Step 6: Label Data Points
To explicitly display starting, ending and sub-total values:
1. Click on the initial block then add a text box with “Starting Value” label
2. Do the same for the final block value: “Ending Value” label
3. Add data point labels equal to the preceding sub-total values at major increases and decreases intersections. This is done by adding text boxes with value formulas.
Step 7: Fine-tune the Chart’s Appearance
Further beautify your waterfall chart by:
1. Increasing font sizes and using boldface for text boxes
2. Applying white fills for text box backgrounds to contrast against color blocks
3. Removing excess white spaces between columns for a compressed look
4. Aligning label positions so the distance between brackets is consistent
At the end, you’ll have an Excel waterfall chart with clean columns showing the data story, clear data point labels, and legible text.
Step 8: Add a Trendline or Reference Line (Optional)

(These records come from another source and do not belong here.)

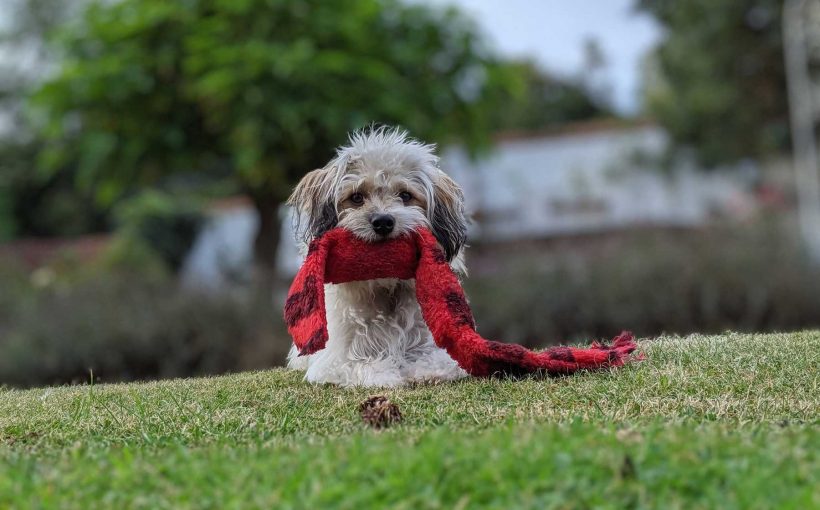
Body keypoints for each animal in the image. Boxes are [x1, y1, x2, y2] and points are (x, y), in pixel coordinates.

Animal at [286, 127, 468, 386]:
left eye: (405, 195)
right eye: (356, 198)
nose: (383, 222)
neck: (385, 292)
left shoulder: (431, 342)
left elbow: (444, 360)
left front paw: (424, 371)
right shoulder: (332, 361)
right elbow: (362, 364)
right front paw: (386, 375)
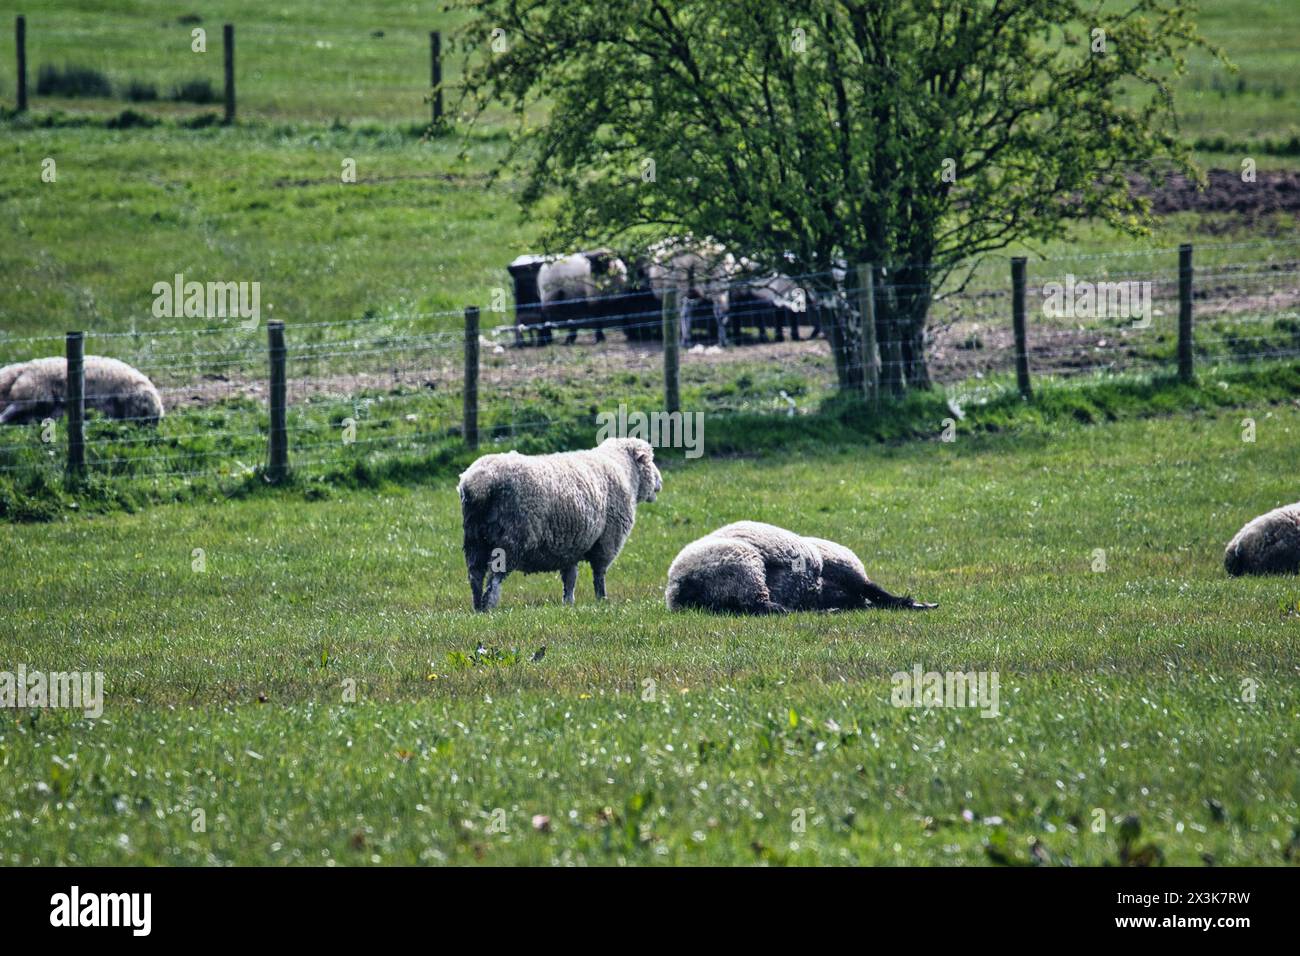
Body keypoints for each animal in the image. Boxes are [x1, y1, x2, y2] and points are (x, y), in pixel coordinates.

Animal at [458, 437, 662, 610]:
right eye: (650, 461)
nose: (660, 482)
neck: (623, 469)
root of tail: (480, 481)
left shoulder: (570, 547)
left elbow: (570, 579)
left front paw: (568, 603)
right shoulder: (607, 542)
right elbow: (599, 575)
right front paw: (602, 600)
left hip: (474, 539)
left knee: (475, 575)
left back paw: (477, 606)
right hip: (511, 538)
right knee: (495, 578)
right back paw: (489, 605)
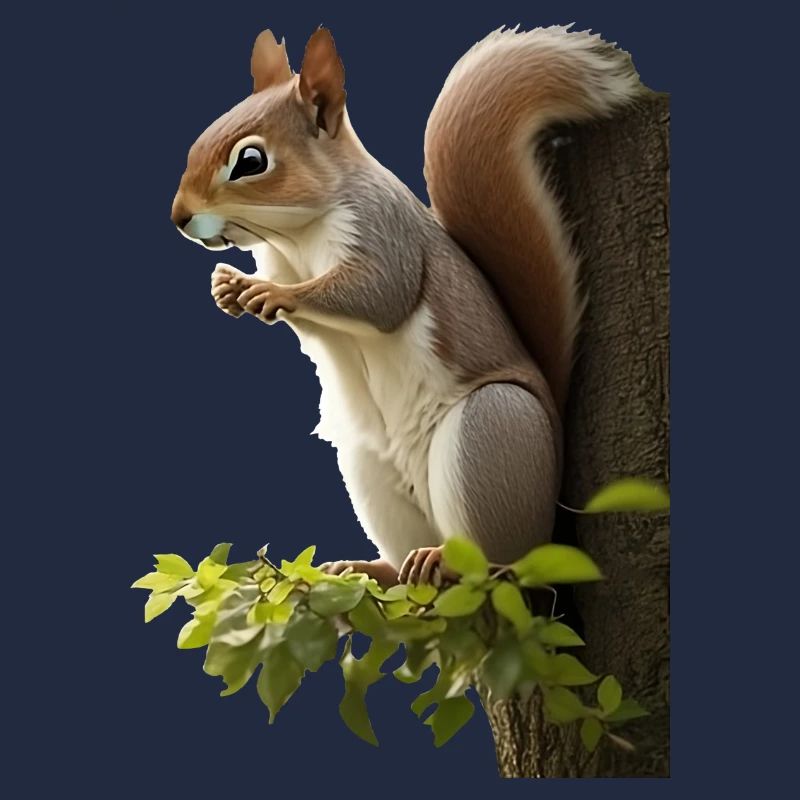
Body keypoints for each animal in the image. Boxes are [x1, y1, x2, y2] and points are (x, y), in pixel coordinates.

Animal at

Two optional tips to highlight insights:
1. Reference Line: Add a straight reference line set against a historical benchmark or target value to identify performance gaps
2. Trendline: Insert a trendline to showcase the direction of change over time when a waterfall chart contains multiple time periods
And that’s it – following these 8 fundamental steps will enable you to create simple yet effective waterfall charts within Excel to track, analyze and present financial data.
Conclusion
As you can see, Excel provides an easy way to make beautiful waterfall charts through an intuitive step-by-step process. Whether you want to showcase profit drivers, cash flow levers or budget variance analyses, waterfall charts enable simple and visual representation of changes in financial metrics.
Now that you’re equipped with this helpful guide, open up your Excel dashboards and use waterfall charts to uncover financial insights! Doing so will enhance your analytics, allow intuitive presentations to senior executives and aid in making better data-driven decisions for your organization.